**Dataset content:**
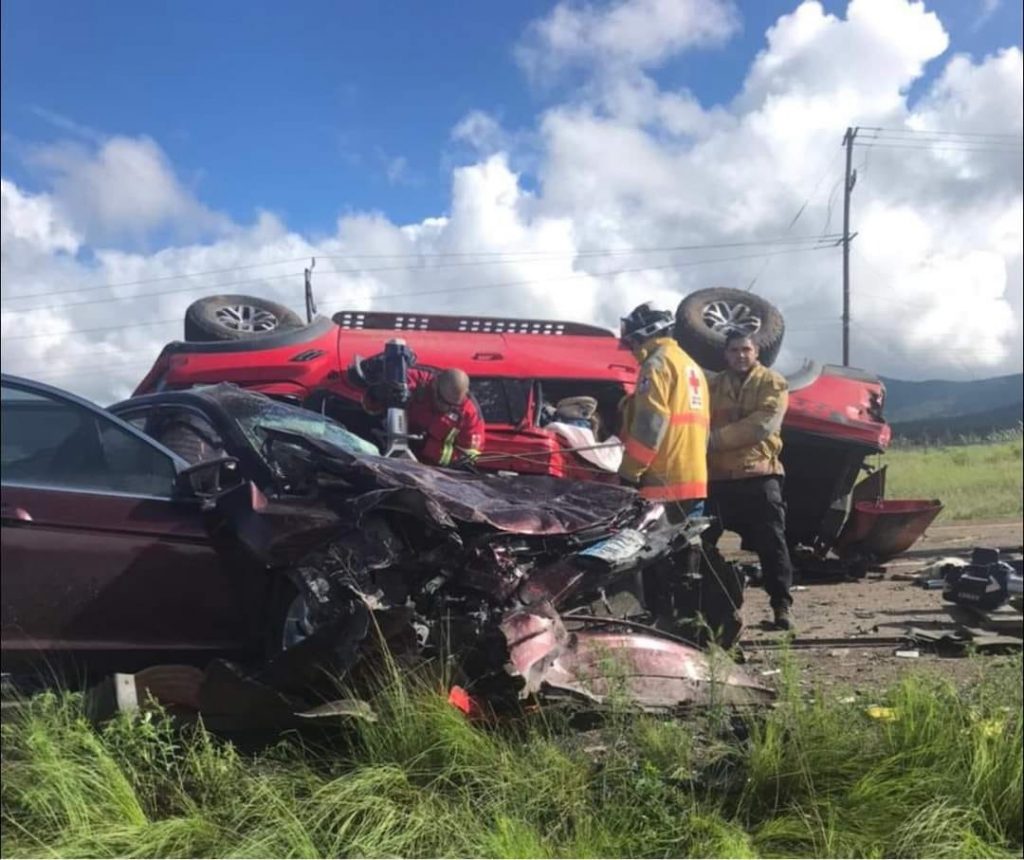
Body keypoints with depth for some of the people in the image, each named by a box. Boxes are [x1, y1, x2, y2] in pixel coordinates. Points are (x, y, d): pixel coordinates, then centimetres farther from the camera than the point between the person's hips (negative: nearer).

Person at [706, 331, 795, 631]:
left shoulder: (772, 383, 0)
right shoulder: (713, 386, 15)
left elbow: (763, 424, -15)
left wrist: (717, 438, -18)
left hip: (759, 475, -4)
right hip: (717, 477, 4)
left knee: (771, 543, 0)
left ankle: (782, 605, 10)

**What to work on:** Reproduce the stretch from the line containing "left elbow: (763, 424, -15)" through the last line of the records, keeping both of those lines and everything between them unchanged.

**Problem solution:**
left elbow: (763, 424, -15)
left wrist: (717, 438, -18)
left hip: (759, 475, -4)
right hip: (717, 477, 4)
left knee: (771, 543, 0)
left ankle: (782, 605, 10)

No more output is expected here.